[[ INFORMATION PROVIDED, beginning ]]
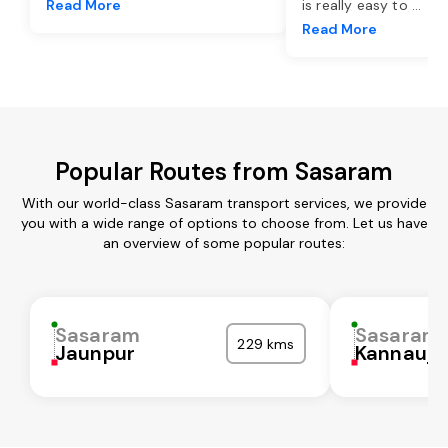
Read More
is really easy to
...
Read More
Popular Routes from Sasaram
With our world-class Sasaram transport services, we provide
you with a wide range of options to choose from. Let us have
an overview of some popular routes:
Sasaram
Sasaram
229 kms
Jaunpur
Kannauj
[[ INFORMATION PROVIDED, end ]]
YOUR TASK:
Which lines in the rows above contain the string "from"? Pull out each one, treating uppercase and lowercase as different.

SOLUTION TO THIS EXERCISE:
Popular Routes from Sasaram
you with a wide range of options to choose from. Let us have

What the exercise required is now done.